** RECORDS FOR THIS TASK follows **
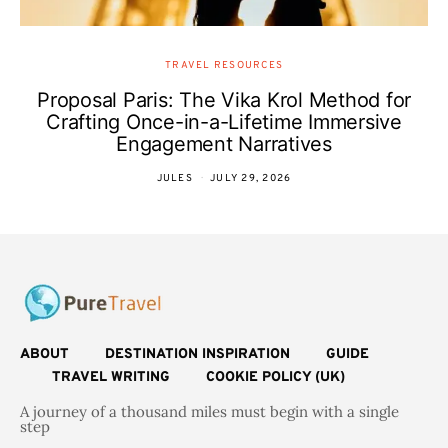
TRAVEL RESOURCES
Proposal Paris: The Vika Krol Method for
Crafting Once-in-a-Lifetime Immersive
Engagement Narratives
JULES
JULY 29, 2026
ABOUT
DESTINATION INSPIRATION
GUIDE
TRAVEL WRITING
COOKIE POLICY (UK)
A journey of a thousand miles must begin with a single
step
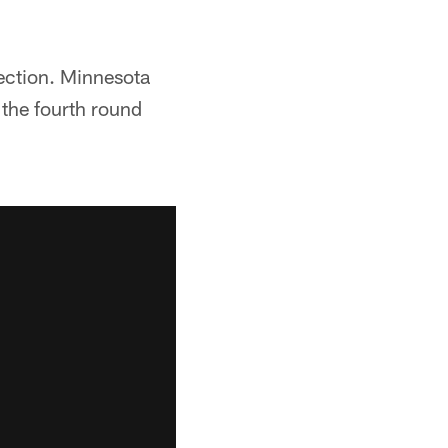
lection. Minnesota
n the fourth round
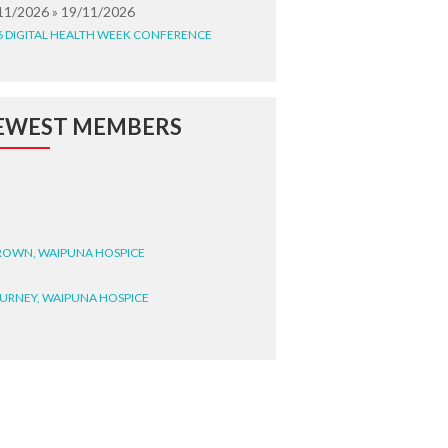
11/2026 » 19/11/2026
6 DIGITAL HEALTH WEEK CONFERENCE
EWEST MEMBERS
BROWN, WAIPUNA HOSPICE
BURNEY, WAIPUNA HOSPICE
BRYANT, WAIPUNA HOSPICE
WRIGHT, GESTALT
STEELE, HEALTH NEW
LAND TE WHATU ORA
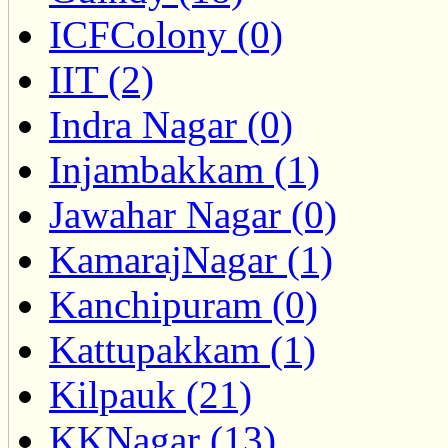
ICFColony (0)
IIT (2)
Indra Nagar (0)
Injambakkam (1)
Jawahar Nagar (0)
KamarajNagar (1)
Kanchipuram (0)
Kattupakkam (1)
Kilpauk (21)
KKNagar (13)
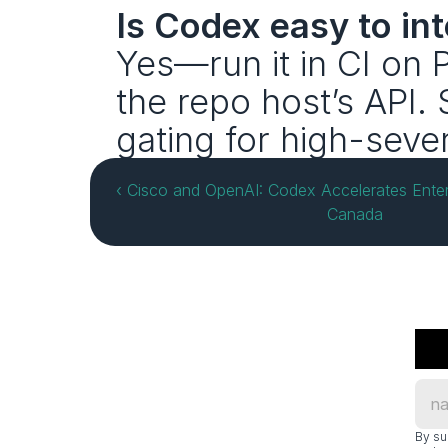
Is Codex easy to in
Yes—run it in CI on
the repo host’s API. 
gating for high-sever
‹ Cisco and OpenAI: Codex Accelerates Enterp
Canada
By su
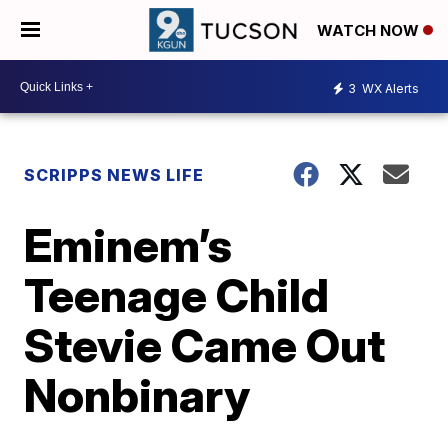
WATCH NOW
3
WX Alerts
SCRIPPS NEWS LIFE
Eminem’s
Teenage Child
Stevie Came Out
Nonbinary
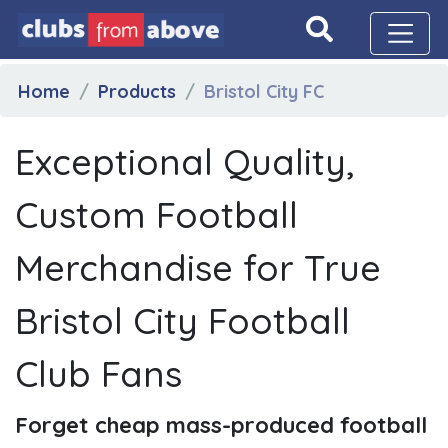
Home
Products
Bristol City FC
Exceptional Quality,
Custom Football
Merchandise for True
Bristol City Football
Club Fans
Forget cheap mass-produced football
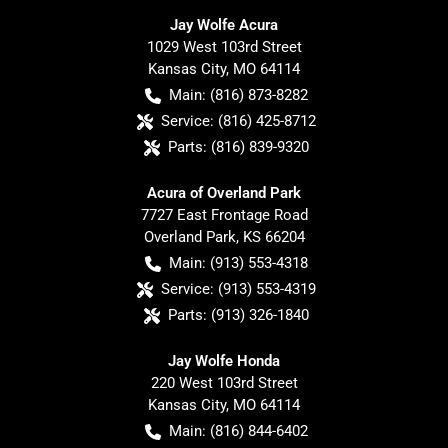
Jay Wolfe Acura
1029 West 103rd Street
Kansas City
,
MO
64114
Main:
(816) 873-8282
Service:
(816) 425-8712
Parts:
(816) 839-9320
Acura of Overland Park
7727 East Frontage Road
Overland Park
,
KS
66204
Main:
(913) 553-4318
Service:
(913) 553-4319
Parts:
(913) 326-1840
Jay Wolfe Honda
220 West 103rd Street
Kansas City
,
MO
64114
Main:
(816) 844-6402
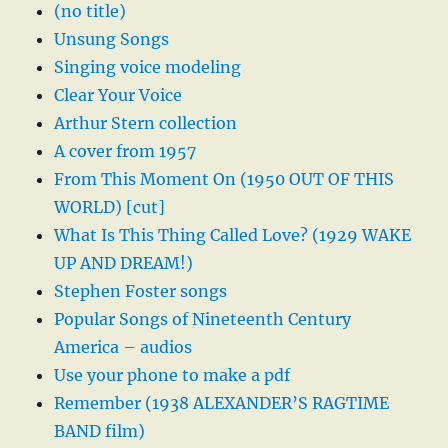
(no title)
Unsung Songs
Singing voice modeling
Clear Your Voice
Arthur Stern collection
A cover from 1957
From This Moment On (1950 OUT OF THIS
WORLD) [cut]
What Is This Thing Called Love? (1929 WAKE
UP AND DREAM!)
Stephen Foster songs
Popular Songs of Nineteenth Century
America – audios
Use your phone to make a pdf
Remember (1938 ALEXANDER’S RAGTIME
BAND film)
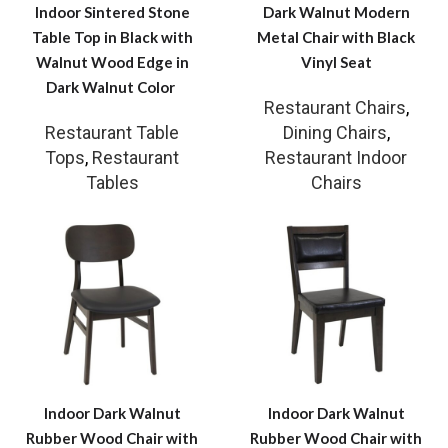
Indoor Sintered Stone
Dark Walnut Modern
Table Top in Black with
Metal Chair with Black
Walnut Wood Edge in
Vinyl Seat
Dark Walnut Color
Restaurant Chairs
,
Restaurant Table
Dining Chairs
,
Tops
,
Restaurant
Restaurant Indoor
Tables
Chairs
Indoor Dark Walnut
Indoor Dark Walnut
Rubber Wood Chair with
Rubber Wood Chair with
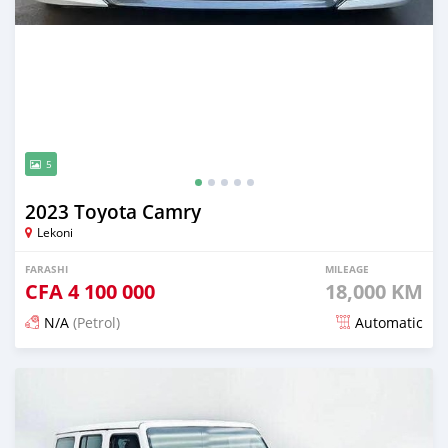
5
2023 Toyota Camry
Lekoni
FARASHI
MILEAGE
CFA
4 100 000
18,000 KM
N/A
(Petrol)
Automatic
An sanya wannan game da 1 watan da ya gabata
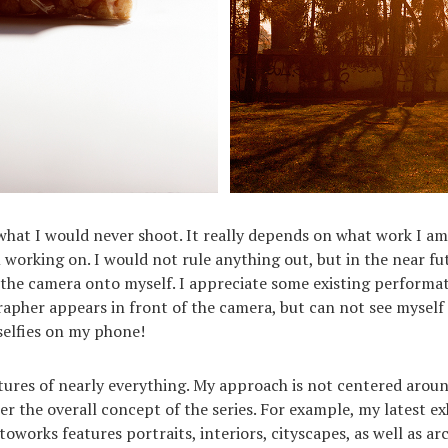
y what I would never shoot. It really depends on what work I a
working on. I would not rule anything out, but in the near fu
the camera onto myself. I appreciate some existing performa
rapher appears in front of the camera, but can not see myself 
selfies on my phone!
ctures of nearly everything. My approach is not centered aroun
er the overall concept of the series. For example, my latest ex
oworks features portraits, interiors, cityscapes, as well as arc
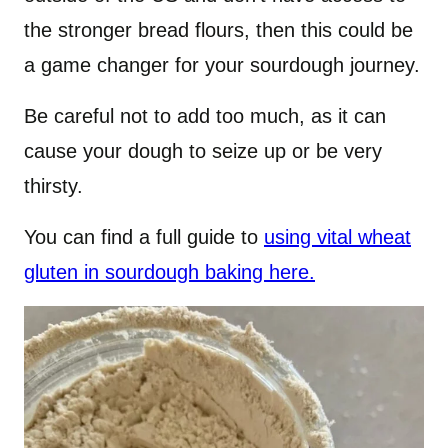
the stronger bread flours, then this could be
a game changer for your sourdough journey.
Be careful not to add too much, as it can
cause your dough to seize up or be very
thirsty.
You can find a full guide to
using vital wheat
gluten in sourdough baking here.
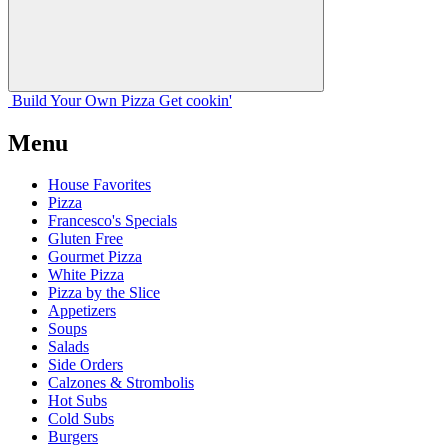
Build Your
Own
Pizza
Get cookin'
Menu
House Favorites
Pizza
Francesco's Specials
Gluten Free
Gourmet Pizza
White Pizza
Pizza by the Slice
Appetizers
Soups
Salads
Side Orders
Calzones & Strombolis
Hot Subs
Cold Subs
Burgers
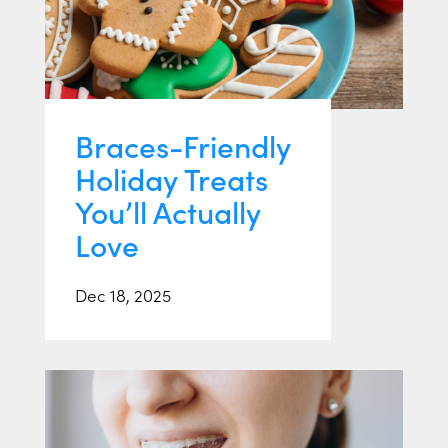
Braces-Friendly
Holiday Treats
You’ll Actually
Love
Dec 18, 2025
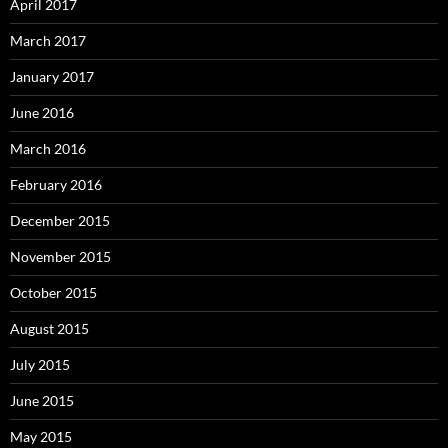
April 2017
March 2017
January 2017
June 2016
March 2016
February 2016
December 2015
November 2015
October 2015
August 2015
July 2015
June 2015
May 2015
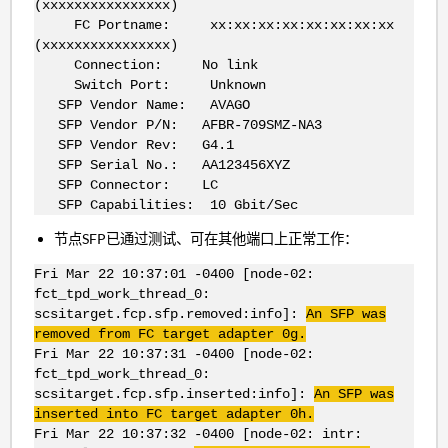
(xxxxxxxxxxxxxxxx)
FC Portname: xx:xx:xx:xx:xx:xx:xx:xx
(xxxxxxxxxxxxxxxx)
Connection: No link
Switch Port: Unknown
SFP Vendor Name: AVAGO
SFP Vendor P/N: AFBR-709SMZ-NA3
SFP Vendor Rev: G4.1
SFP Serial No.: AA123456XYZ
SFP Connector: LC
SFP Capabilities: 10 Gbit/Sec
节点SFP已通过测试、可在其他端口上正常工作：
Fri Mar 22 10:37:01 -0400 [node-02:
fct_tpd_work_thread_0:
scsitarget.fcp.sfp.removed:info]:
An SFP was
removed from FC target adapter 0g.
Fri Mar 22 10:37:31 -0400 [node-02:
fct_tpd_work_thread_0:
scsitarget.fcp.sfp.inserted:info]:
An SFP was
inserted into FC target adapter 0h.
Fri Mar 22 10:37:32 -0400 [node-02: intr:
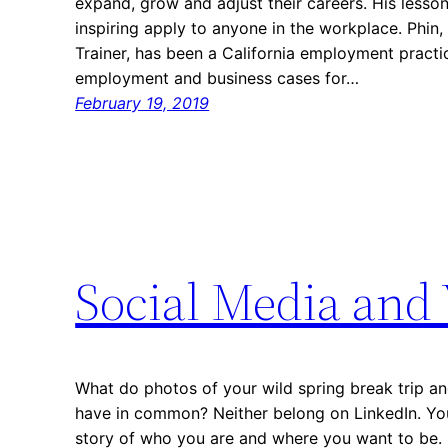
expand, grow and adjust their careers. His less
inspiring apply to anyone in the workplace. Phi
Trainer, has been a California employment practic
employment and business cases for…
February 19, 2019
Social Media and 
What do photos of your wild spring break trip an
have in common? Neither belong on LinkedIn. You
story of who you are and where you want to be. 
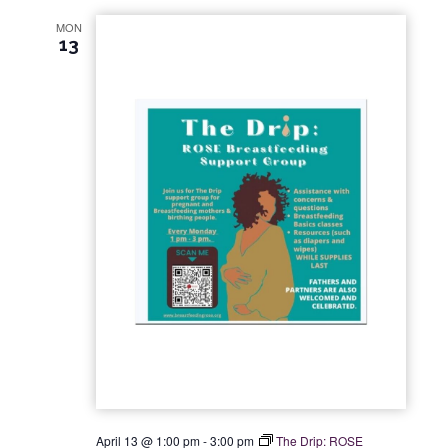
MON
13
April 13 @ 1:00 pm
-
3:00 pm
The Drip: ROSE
** End of RECORDS FOR THIS TASK **
Using the entries above, reproduce word for word only the lines from the one that contains "December 2015" to the one that contains "have in common?", both ends included, and drop every picture.

RESPONSE TO THIS TASK:
December 2015
November 2015
October 2015
August 2015
July 2015
June 2015
May 2015
(xxxxxxxxxxxxxxxx)
FC Portname: xx:xx:xx:xx:xx:xx:xx:xx
(xxxxxxxxxxxxxxxx)
Connection: No link
Switch Port: Unknown
SFP Vendor Name: AVAGO
SFP Vendor P/N: AFBR-709SMZ-NA3
SFP Vendor Rev: G4.1
SFP Serial No.: AA123456XYZ
SFP Connector: LC
SFP Capabilities: 10 Gbit/Sec
节点SFP已通过测试、可在其他端口上正常工作：
Fri Mar 22 10:37:01 -0400 [node-02:
fct_tpd_work_thread_0:
scsitarget.fcp.sfp.removed:info]:
An SFP was
removed from FC target adapter 0g.
Fri Mar 22 10:37:31 -0400 [node-02:
fct_tpd_work_thread_0:
scsitarget.fcp.sfp.inserted:info]:
An SFP was
inserted into FC target adapter 0h.
Fri Mar 22 10:37:32 -0400 [node-02: intr:
expand, grow and adjust their careers. His less
inspiring apply to anyone in the workplace. Phi
Trainer, has been a California employment practic
employment and business cases for…
February 19, 2019
Social Media and 
What do photos of your wild spring break trip an
have in common? Neither belong on LinkedIn. You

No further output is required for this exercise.